舞鶴水産実験所に在籍していた福西悠一君が、第57回日本生態学会東京大会において、ポスター発表の優秀賞を受賞した。受賞対象となった研究は「初期生活史の異なるクサフグとトラフグにおける紫外線耐性の個体発生と種差」で、
著者は福西悠一・益田玲爾・山下洋である。3名以上の審査員による審査の結果、内容と発表技術がともに優れているとの評価を得た。同研究のエントリーした動物生活史分野では、18名の候補者のうち4名が選出された。
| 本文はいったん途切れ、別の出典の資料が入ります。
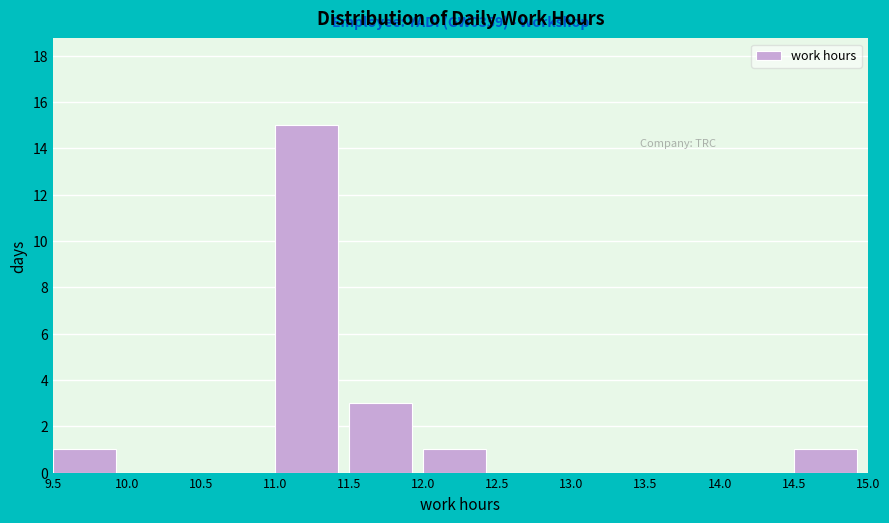

Over which range of the x-axis is the bar tallest?

11.0 to 11.5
魚類の適応進化の分野では、水温や塩分に対する適応についての知見は多いが、紫外線に着目した研究は稀である。本研究では、波打ち際で産卵を行うクサフグの仔魚は、深場で産卵を行うトラフグの仔魚よりも紫外線耐性が高く、かつ頭部や腹部の黒色素胞が発達していることが示された。近縁の魚種間でも紫外線の耐性は異なることから、オゾン層の破壊による紫外線の増加は魚種の組成の変化をもたらす可能性が示唆された。
フィールド研所属大学院生の第1期生である福西君は、2010年3月に学位を取得した。現在はノルウェーのInstitute of Marine Researchにおいて、ポスドクとして引き続き紫外線の研究に励んでいる。